Contudo, entendo, como Fernando Pessoa, que a natureza se torna mais compreensível quando, em vez de vê-la, a sentimos. Tentar racionalizá-la, traduzi-la em idéias, pode redundar em belas fantasias, mas é o método mais falho para captarmos a realidade. A criação é fruto de sentimentos muito mais do que da razão. Mas não “somente” dela. É nesse aspecto que divirjo de Fernando Pessoa. Ou seja, no da “exclusividade” dos sentimentos, em detrimento dos pensamentos.

O poeta observa que "sentir é compreender. Pensar é errar". Depende, portanto, do que queremos. Se buscamos a compreensão, através somente do raciocínio, acorrentando nossos sentimentos e policiando as emoções, estamos em um caminho equivocado. E o motivo é muito simples, exposto com meridiana clareza pelo poeta ao constatar: "Sentir é criar. Sentir é pensar sem idéias e por isso é compreender, visto que o Universo não tem idéias".

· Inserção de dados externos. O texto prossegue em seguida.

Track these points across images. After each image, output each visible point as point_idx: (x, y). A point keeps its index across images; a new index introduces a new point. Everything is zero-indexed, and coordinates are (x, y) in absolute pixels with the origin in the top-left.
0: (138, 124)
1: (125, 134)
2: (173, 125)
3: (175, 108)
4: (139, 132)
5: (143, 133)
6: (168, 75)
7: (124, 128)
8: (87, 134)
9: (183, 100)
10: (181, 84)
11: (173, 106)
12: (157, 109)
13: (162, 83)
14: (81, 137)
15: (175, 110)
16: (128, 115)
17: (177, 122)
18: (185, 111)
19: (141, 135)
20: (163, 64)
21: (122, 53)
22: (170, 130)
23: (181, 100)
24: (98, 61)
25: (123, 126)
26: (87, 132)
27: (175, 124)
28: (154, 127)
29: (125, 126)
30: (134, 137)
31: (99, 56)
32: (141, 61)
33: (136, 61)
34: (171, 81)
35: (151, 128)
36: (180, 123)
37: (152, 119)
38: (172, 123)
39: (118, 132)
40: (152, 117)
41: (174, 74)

Mas como expressar sentimentos, de formas que todos compreendam, sem palavras, que são frutos de raciocínio? Aldous Huxley tem uma observação pertinente, que completa esse raciocínio: "A ciência não explicou nada. Quanto mais sabemos, mais fantástico se torna o mundo e mais profunda fica a escuridão ao seu redor". Mas apenas os sentimentos explicam? Obviamente, não.

Tenho inabalável convicção de que três condições espirituais são indispensáveis para a manutenção da saúde psíquica e, por conseqüência, a física: fé, esperança e amor. Sem elas, estaremos perdidos num mar tempestuoso de dúvidas, medos e de ódio, que têm que ser vencidos se pretendermos conservar a sanidade. Essa certeza íntima não é gratuita. Baseia-se tanto na experiência pessoal, quanto na observação, na leitura, na comparação, no raciocínio e em tantos e tantos outros fatores, tanto objetivos, quanto subjetivos.

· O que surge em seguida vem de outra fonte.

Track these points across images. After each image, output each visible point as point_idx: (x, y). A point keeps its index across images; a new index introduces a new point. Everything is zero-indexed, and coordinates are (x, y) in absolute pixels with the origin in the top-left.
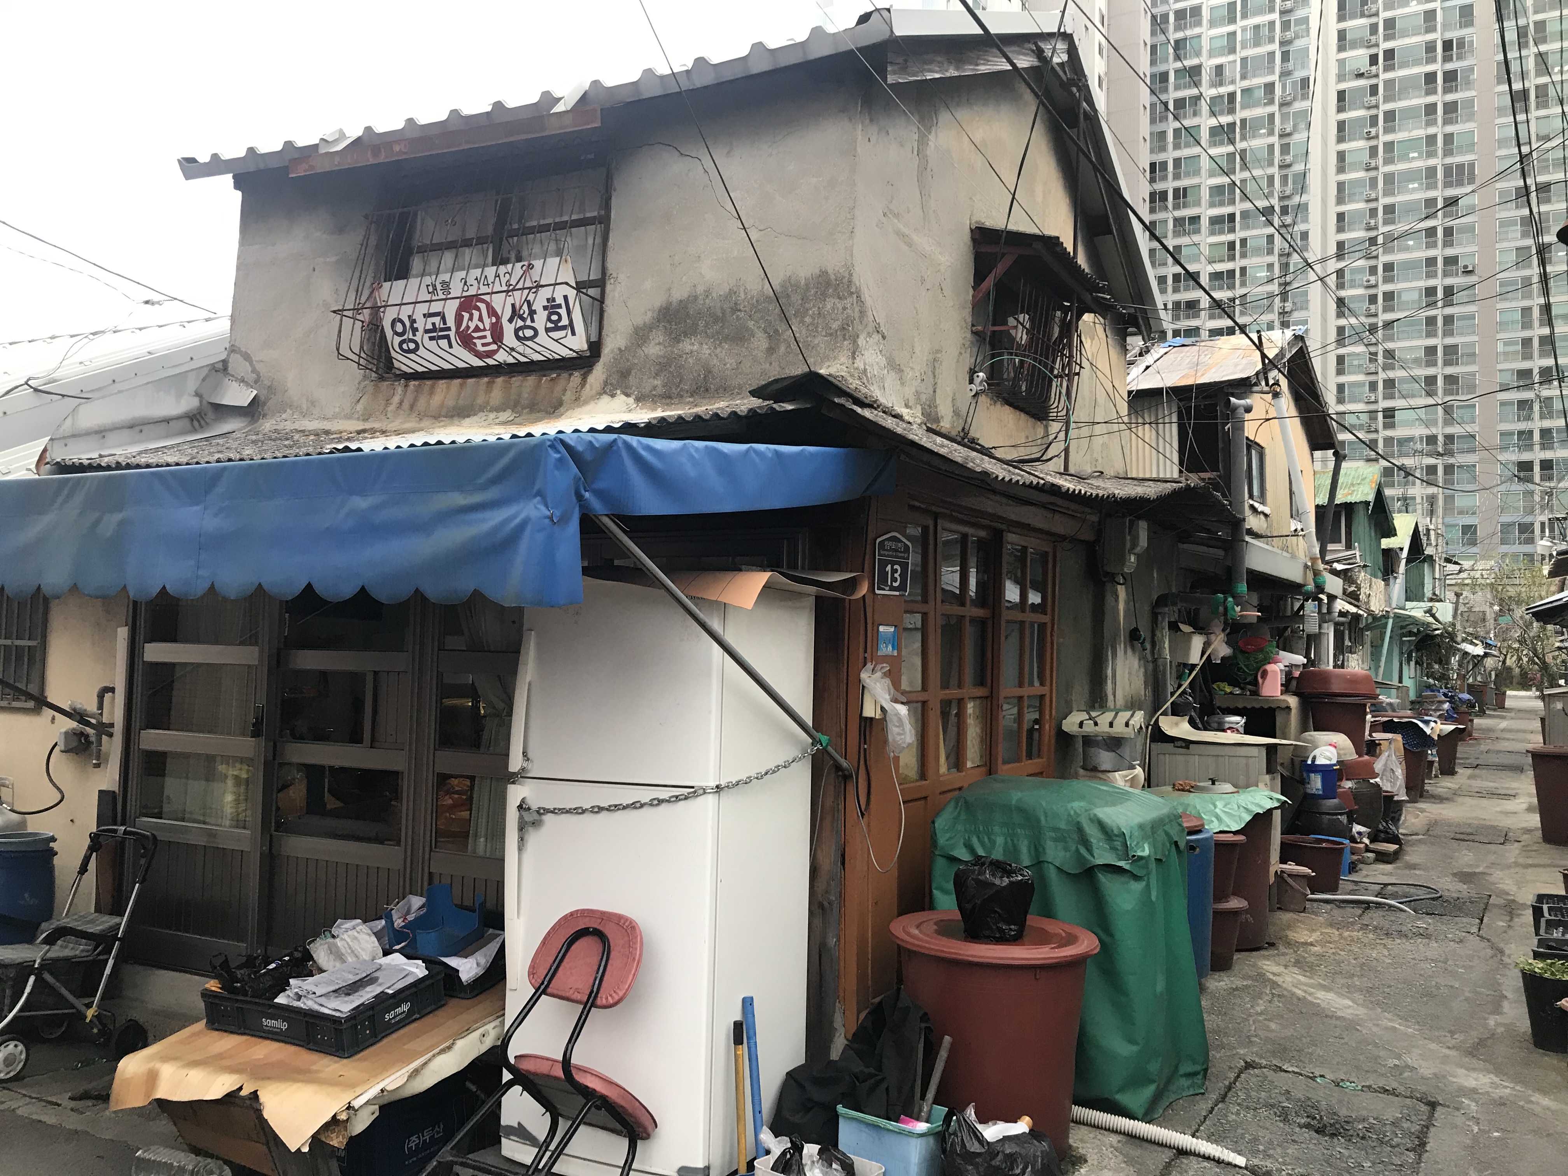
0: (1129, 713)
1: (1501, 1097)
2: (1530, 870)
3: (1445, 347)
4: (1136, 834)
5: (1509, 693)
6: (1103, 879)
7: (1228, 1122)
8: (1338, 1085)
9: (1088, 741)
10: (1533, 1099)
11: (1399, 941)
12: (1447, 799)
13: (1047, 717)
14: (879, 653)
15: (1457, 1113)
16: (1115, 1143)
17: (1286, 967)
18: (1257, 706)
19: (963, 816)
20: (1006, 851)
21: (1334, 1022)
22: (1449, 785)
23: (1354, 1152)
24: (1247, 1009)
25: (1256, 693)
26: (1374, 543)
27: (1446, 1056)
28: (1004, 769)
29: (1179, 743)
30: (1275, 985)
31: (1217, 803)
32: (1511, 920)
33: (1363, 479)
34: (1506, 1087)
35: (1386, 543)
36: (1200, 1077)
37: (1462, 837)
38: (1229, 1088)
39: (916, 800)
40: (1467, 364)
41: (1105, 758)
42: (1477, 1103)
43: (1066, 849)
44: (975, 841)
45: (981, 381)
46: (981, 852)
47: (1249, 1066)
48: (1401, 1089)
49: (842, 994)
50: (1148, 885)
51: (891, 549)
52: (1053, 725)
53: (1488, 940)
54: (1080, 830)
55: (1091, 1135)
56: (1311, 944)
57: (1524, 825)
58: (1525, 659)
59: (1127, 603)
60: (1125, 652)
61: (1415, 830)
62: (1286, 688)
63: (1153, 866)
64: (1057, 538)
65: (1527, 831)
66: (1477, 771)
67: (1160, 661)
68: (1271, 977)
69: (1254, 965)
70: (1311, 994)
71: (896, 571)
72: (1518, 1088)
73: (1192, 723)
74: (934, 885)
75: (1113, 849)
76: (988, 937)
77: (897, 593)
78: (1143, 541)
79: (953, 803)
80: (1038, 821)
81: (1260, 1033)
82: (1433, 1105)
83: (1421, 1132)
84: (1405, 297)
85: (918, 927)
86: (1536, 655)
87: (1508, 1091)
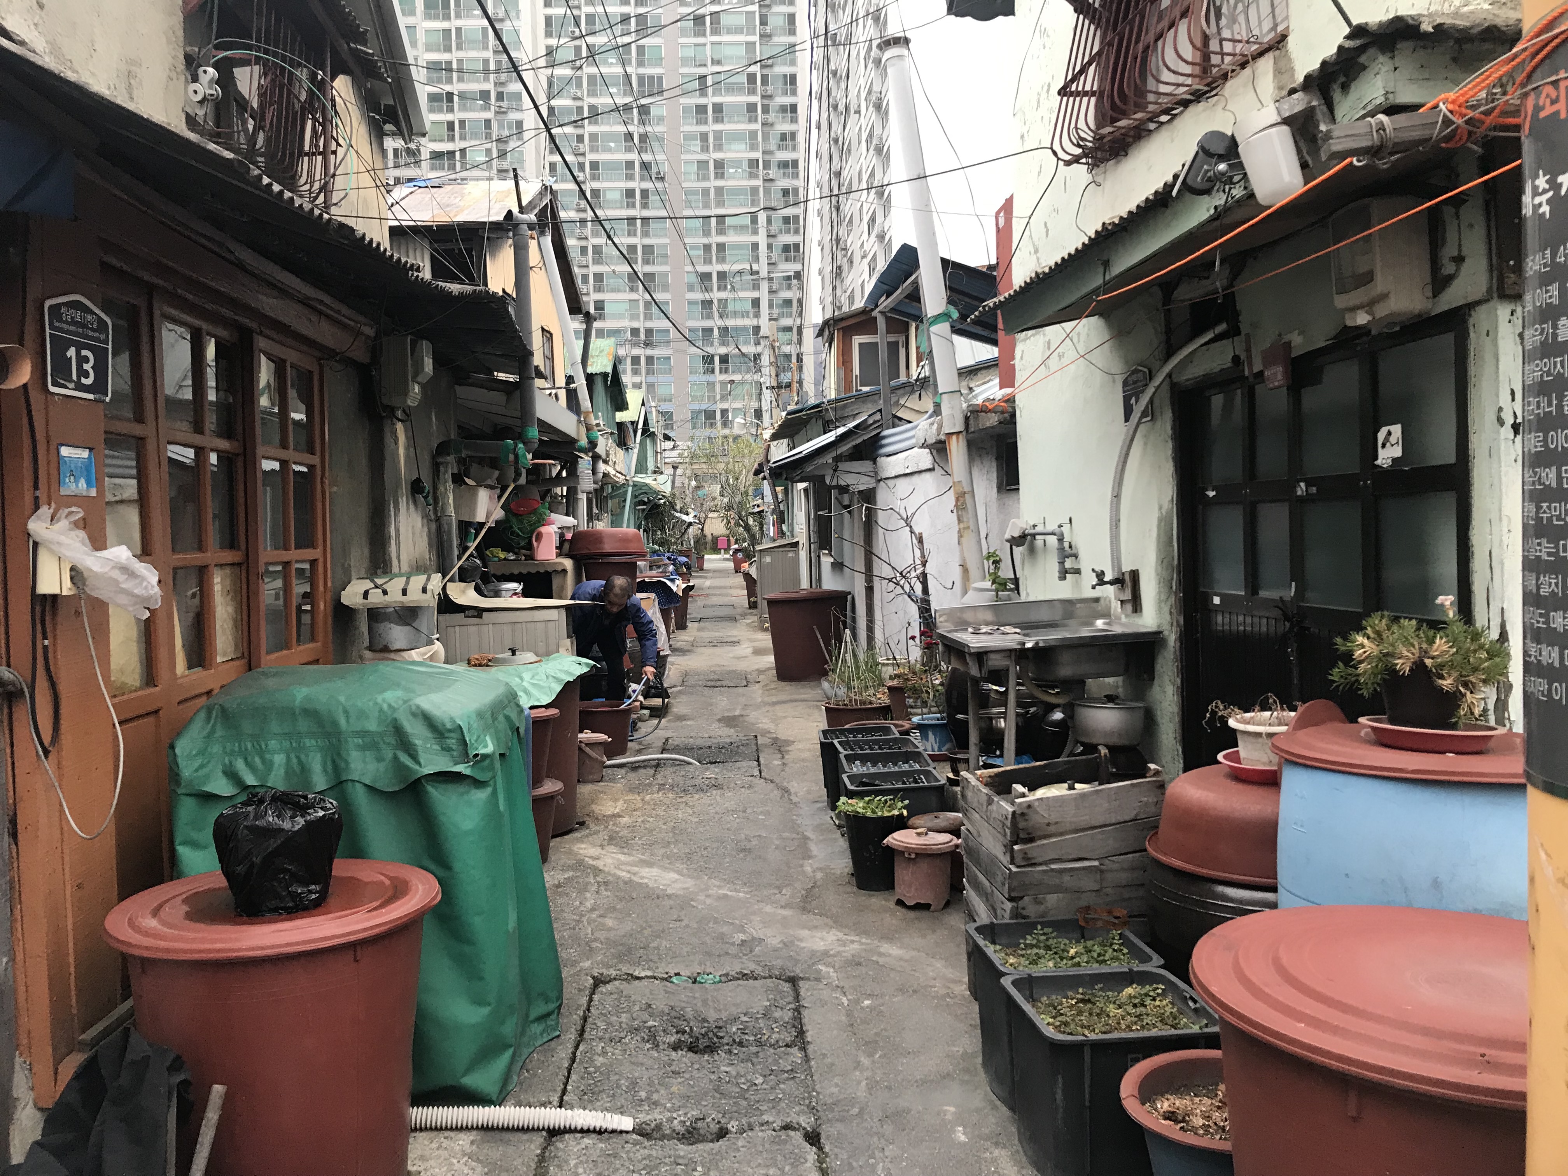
0: (425, 577)
1: (853, 956)
2: (777, 707)
3: (644, 247)
4: (475, 725)
5: (706, 557)
6: (436, 794)
7: (597, 1069)
8: (695, 982)
9: (375, 615)
10: (882, 950)
11: (697, 796)
12: (688, 651)
13: (321, 588)
14: (63, 492)
15: (821, 986)
16: (468, 1149)
17: (602, 846)
18: (533, 571)
19: (219, 733)
20: (289, 773)
21: (668, 903)
22: (686, 638)
23: (741, 1068)
24: (578, 908)
25: (531, 557)
26: (610, 415)
27: (785, 918)
28: (268, 660)
29: (471, 613)
30: (597, 871)
31: (524, 675)
32: (783, 757)
33: (601, 352)
34: (853, 942)
35: (620, 416)
36: (553, 1017)
37: (712, 684)
38: (585, 1019)
39: (138, 717)
40: (662, 264)
41: (397, 634)
42: (834, 967)
43: (380, 759)
44: (240, 765)
45: (211, 81)
46: (250, 780)
47: (598, 982)
48: (759, 970)
49: (25, 1042)
50: (494, 793)
51: (73, 322)
52: (329, 596)
53: (772, 782)
54: (398, 731)
55: (434, 1145)
56: (619, 816)
57: (756, 667)
58: (733, 522)
59: (407, 449)
60: (408, 509)
61: (673, 684)
62: (561, 550)
63: (497, 764)
64: (324, 354)
65: (760, 672)
66: (702, 624)
67: (444, 520)
68: (591, 862)
69: (570, 852)
70: (634, 874)
71: (86, 359)
72: (864, 940)
73: (478, 590)
74: (178, 838)
75: (446, 749)
76: (275, 910)
77: (91, 396)
78: (428, 365)
79: (202, 715)
80: (335, 724)
81: (598, 934)
82: (793, 981)
83: (794, 1018)
84: (610, 196)
85: (155, 913)
86: (740, 518)
87: (856, 946)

Sem uma crença transcendental, nossa vida não terá nenhum sentido. Quem não espera nada, por sua vez, e não acredita que possa alcançar o que deseja, carece de metas e todos os seus esforços se tornam inúteis e vãos. E aquele que não ama, tem a alma repleta de sentimentos negativos que, invariavelmente se refletem no corpo, o fazendo adoecer.

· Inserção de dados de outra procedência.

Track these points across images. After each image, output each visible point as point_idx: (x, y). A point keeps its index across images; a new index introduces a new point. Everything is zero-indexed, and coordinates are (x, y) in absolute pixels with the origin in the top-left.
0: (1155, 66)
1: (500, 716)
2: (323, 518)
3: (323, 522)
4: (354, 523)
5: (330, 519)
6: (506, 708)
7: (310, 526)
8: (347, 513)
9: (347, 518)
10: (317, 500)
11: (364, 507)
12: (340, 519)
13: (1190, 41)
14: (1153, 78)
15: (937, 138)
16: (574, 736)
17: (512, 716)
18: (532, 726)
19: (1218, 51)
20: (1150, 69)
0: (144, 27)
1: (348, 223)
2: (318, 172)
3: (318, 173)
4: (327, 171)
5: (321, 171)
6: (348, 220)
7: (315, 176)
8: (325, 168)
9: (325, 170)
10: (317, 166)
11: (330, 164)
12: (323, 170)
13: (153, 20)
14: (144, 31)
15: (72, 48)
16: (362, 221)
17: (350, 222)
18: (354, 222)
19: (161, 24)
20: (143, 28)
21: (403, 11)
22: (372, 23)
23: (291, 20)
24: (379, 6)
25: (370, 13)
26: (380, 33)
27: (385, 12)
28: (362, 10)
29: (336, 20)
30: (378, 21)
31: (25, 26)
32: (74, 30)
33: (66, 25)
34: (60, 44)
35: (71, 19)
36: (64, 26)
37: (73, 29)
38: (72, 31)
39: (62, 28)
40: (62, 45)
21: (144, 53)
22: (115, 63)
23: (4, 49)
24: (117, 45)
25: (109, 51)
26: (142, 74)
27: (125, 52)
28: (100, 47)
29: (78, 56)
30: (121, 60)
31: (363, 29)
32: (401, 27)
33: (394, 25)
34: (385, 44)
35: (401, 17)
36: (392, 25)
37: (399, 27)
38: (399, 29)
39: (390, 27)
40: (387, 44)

O filósofo Will Durant, com base em pesquisas científicas sérias, constatou, em seu livro “Filosofia da Vida”: “A fé, a esperança e o amor parecem expandir-se em cada célula do nosso corpo; a dúvida, o medo e o ódio contraem-nos os tecidos, como se fossem venenos – e, fisicamente, são venenos”.

Embora pareça (e de fato seja) redundante a afirmação, a experiência (unida ao raciocínio) comprova sobejamente que nada no ser humano, absoluta e rigorosamente nada, é mais nobre e maior do que a razão. Nada se compara à sua capacidade de raciocinar, de analisar e de entender tudo e todos que o cercam e de criar, com a simples força do pensamento, o abstrato, ou seja, o que não existe. Não fora sua racionalidade e esse animal, fisicamente tão frágil e desvalido, já teria, fatalmente, desaparecido da face da Terra, como tantas outras espécies desapareceram ao longo do tempo.

Qual a conclusão a que podemos chegar, com base nestas parcas (e óbvias) digressões? O que devemos preservar? A inteligência, desenvolvida ao longo dos anos mediante o exercício e o estudo? Ou a sensibilidade, com a qual nascemos, e que tínhamos quando crianças, mas que, na idade adulta, não raro abrimos mão? Embora a maioria possa optar pela primeira, manda a prudência que cultivemos com afinco a segunda. Ou seja, que sejamos sensíveis, emotivos, apaixonados até em todos os nossos relacionamentos, empreendimentos e nossas realizações.

Claro que o ideal seria ter as duas simultaneamente. Reitero que é nesse aspecto que divirjo da constatação de Fernando Pessoa. Sensibilidade e racionalidade devem sempre andar juntas. Mas ambas devem ser conservadas e, mais, desenvolvidas pela vida toda e não somente por um certo tempo. Isso, creiam, não é sempre possível. Não, pelo menos, o tempo todo. O poeta Paulo Mendes Campos adverte: “Inteligência degenera com a idade, sensibilidade não; inteligência é desonesta, sensibilidade não”. Pensem nisso.